[Task data]

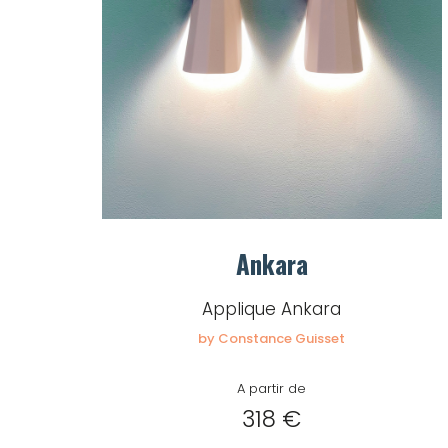
Ankara
Applique Ankara
by Constance Guisset
A partir de
318 €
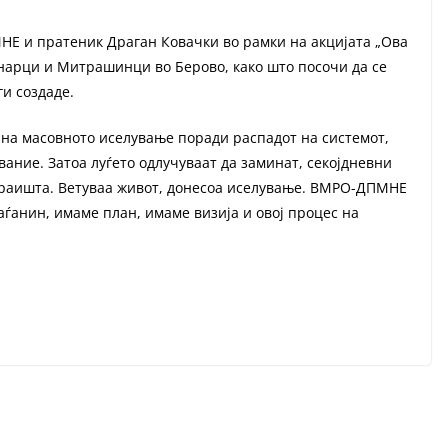
Е и пратеник Драган Ковачки во рамки на акцијата „Ова
инарци и Митрашинци во Берово, како што посочи да се
и создаде.
 на масовното иселување поради распадот на системот,
ание. Затоа луѓето одлучуваат да заминат, секојдневни
 краишта. Ветуваа живот, донесоа иселување. ВМРО-ДПМНЕ
аѓанин, имаме план, имаме визија и овој процес на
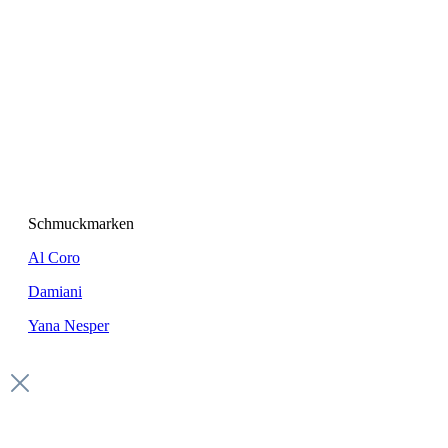
Schmuckmarken
Al Coro
Damiani
Yana Nesper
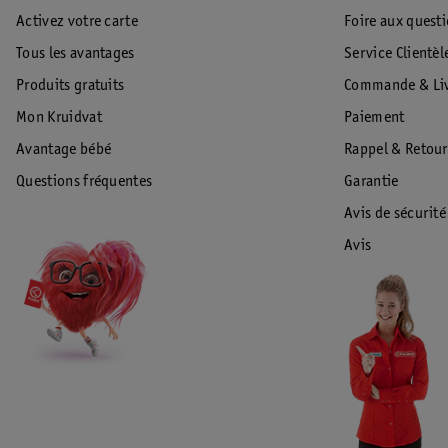
Activez votre carte
Foire aux quest
Tous les avantages
Service Clientèl
Produits gratuits
Commande & Liv
Mon Kruidvat
Paiement
Avantage bébé
Rappel & Retour
Questions fréquentes
Garantie
Avis de sécurité
Avis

[/Task data]

■ **About this exercise**
Give back the records word for word, without their pictures.

■ **Solution for this task**
Ankara
Applique Ankara
by Constance Guisset
A partir de
318 €
Е и пратеник Драган Ковачки во рамки на акцијата „Ова
инарци и Митрашинци во Берово, како што посочи да се
и создаде.
 на масовното иселување поради распадот на системот,
ание. Затоа луѓето одлучуваат да заминат, секојдневни
 краишта. Ветуваа живот, донесоа иселување. ВМРО-ДПМНЕ
аѓанин, имаме план, имаме визија и овој процес на
Schmuckmarken
Al Coro
Damiani
Yana Nesper
Activez votre carte
Foire aux quest
Tous les avantages
Service Clientèl
Produits gratuits
Commande & Liv
Mon Kruidvat
Paiement
Avantage bébé
Rappel & Retour
Questions fréquentes
Garantie
Avis de sécurité
Avis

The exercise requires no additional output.